Now, finally – sex. If you’re lucky enough to not only still be awake the second your head hits your pillow but actually also have the energy to move….then good luck to you!

See, the things I’ve learnt since having my kids is this: without sex, they wouldn’t exist. Without my boobs, I couldn’t have fed them natures intended milk. If periods didn’t happen (and at some point in the near future this WILL be the case) there would be no egg to fertilise and I wouldn’t have any children at all. And finally, all the horribly undignified experiences I have faced through pregnancy and beyond are all daily reminders of the absolute power, strength, tenacity and determination that I have within me that enabled me to give birth naturally to two big beautiful boys. (I also know how lucky I am that I was able to do this with no complications, as I know for many others, family and friends included, that this isn’t always the case.)

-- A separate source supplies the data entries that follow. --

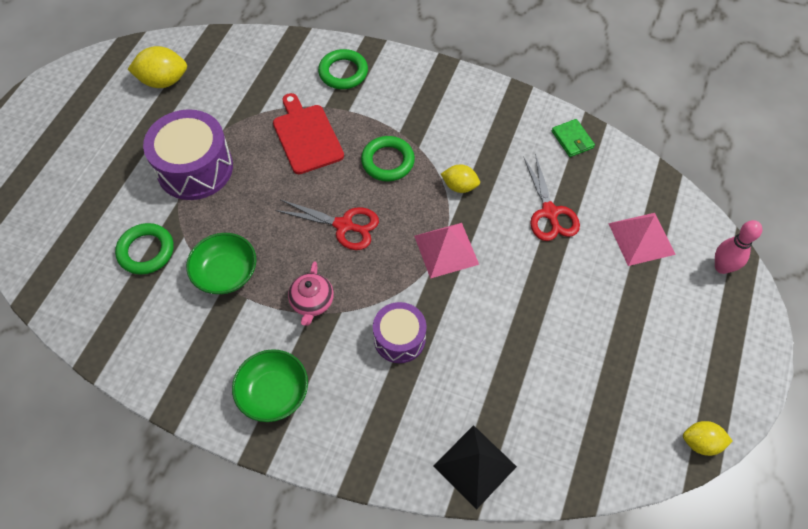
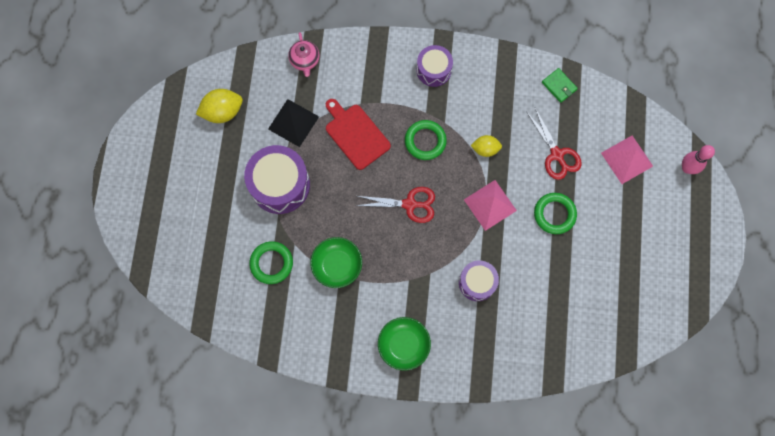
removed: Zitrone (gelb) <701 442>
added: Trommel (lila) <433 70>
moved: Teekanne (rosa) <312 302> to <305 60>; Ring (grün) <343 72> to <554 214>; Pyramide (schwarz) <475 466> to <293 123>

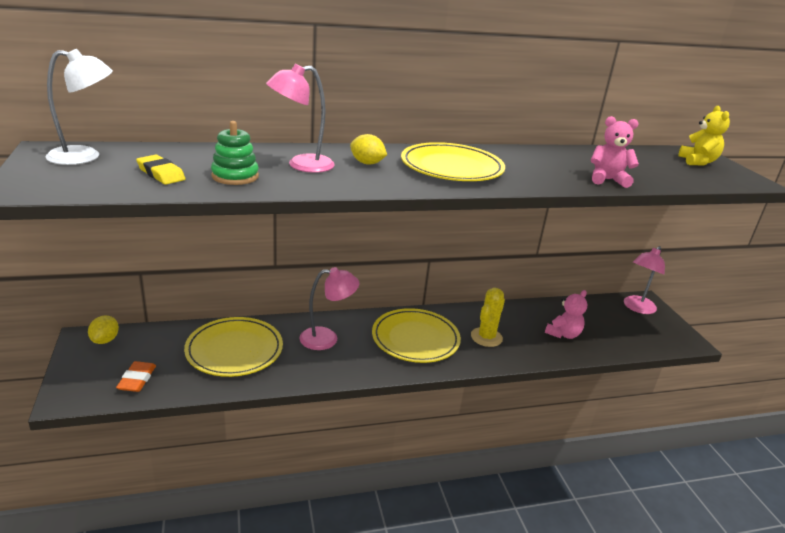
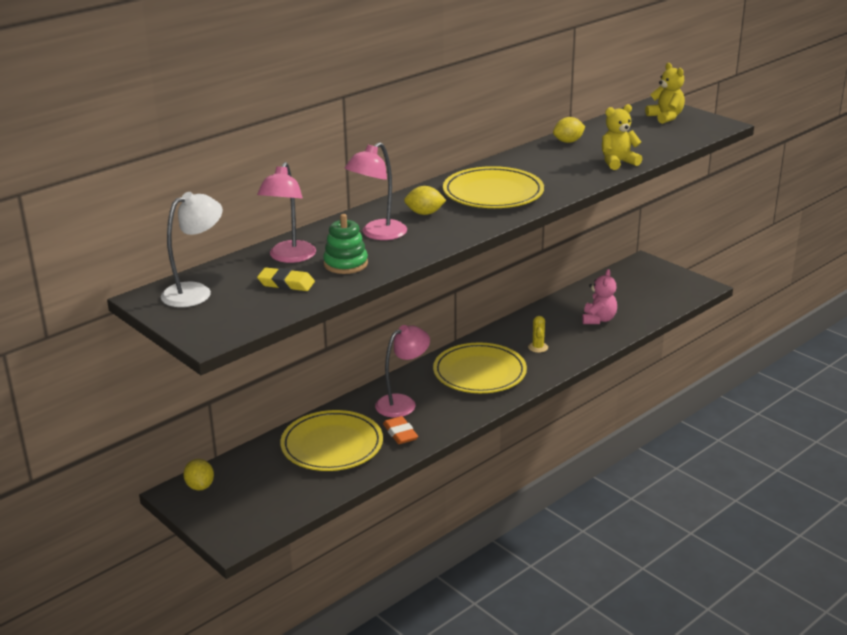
added: Zitrone (gelb) <568 141>
moved: Radiergummi (orange) <137 379> to <400 433>; Lampe (rosa) <637 308> to <289 257>
recoloured: Teddybär (rosa) <607 180> to Teddybär (gelb) <618 162>
resized: Kaktus (gelb) <486 337> = <538 347> x0.60

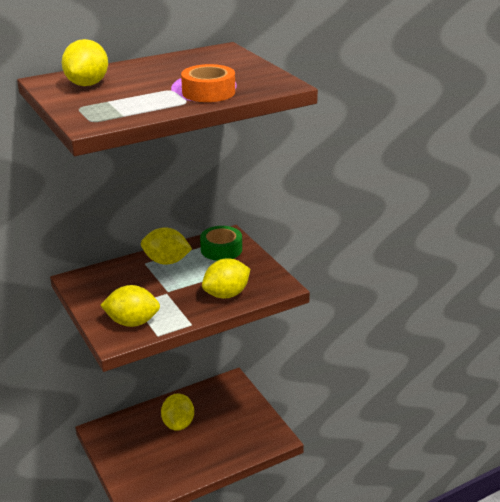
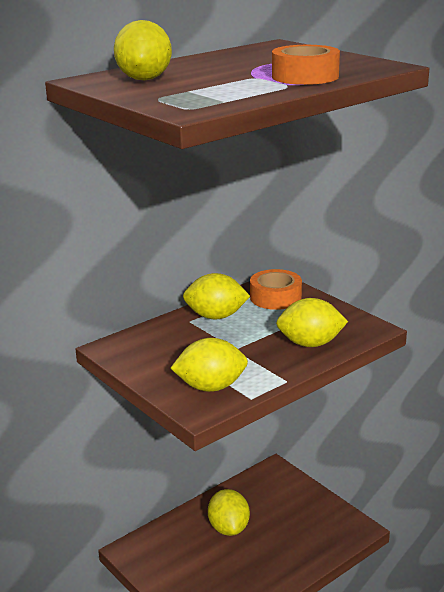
recoloured: Klebeband (grün) <221 249> to Klebeband (orange) <275 297>
turned: Zitrone (gelb) <226 294> = <310 344> 45 degrees clockwise

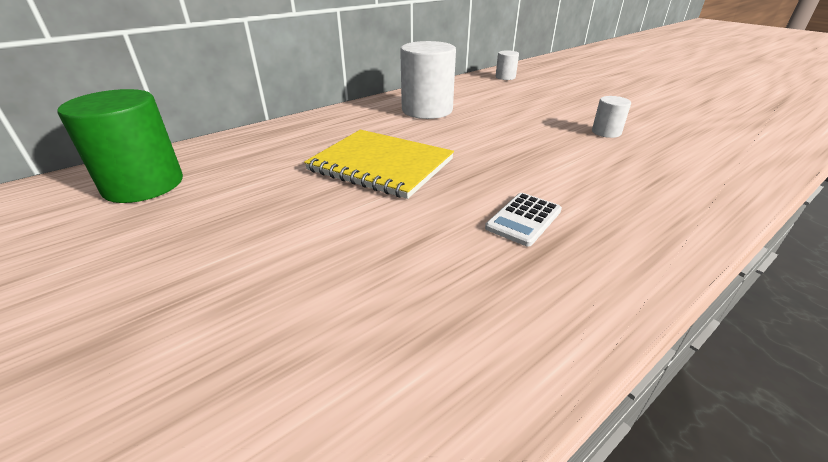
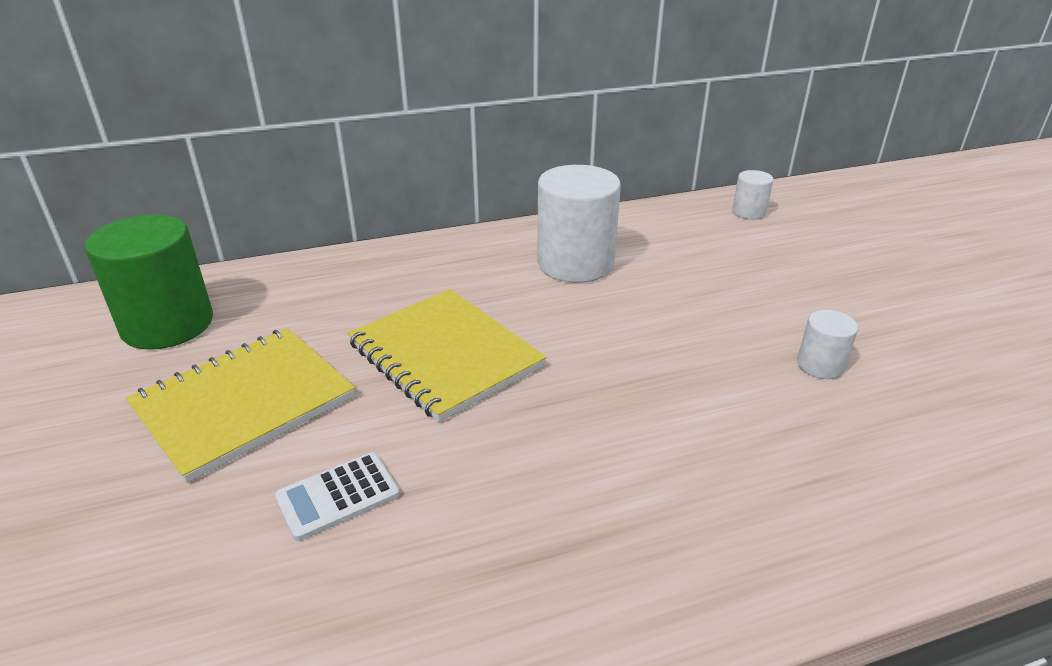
added: Notizbuch (gelb) <244 403>
moved: Taschenrechner (weiß) <523 219> to <338 496>

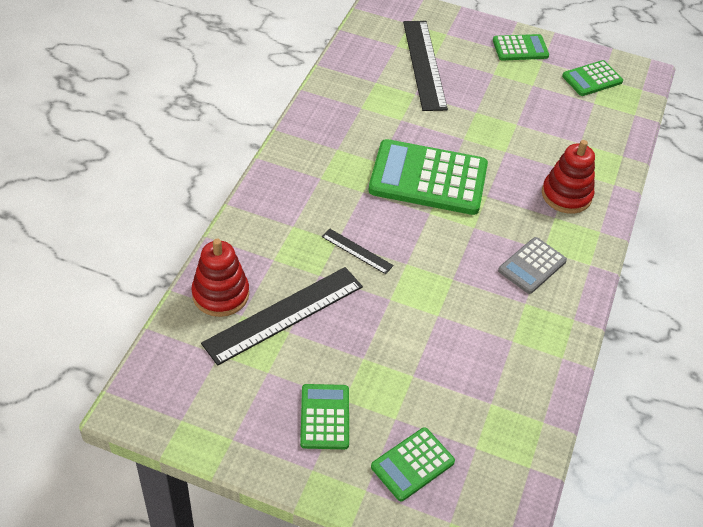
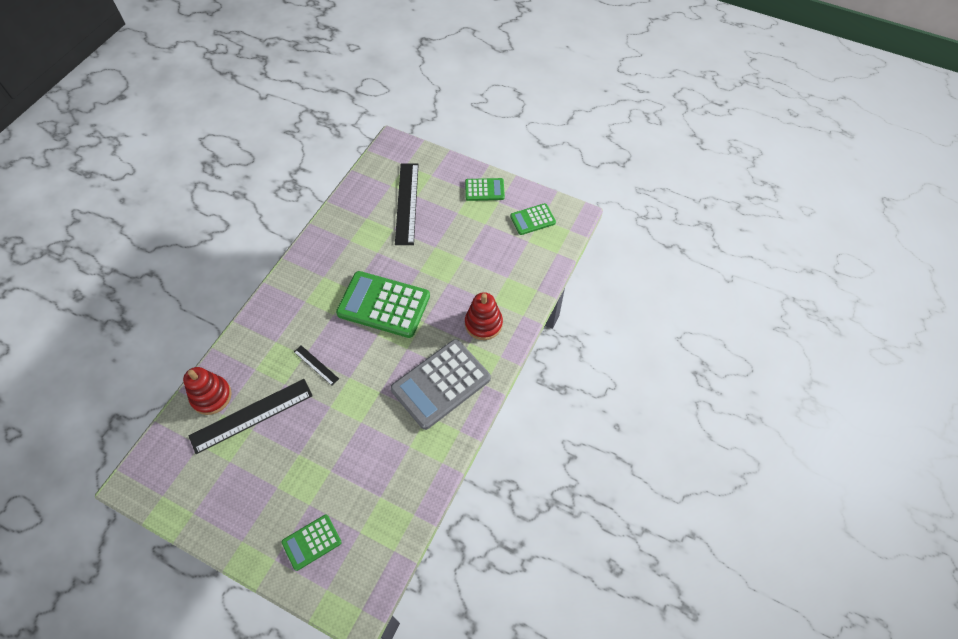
removed: Taschenrechner (grün) <325 417>
resized: Taschenrechner (grau) <532 266> = <441 384> x1.90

I am a firm believer that we should all embrace and love our bodies through the good the bad and the ugly. Be proud of what we as women have, can and will achieve in the future. Know that we are capable of achieving our goals and so much more. For gods sake, if we can push a baby out of our vaginas or endure the pain, frustration and immobility whilst still continuing with childcare after a C-section then, truly, there is nothing that can stop us!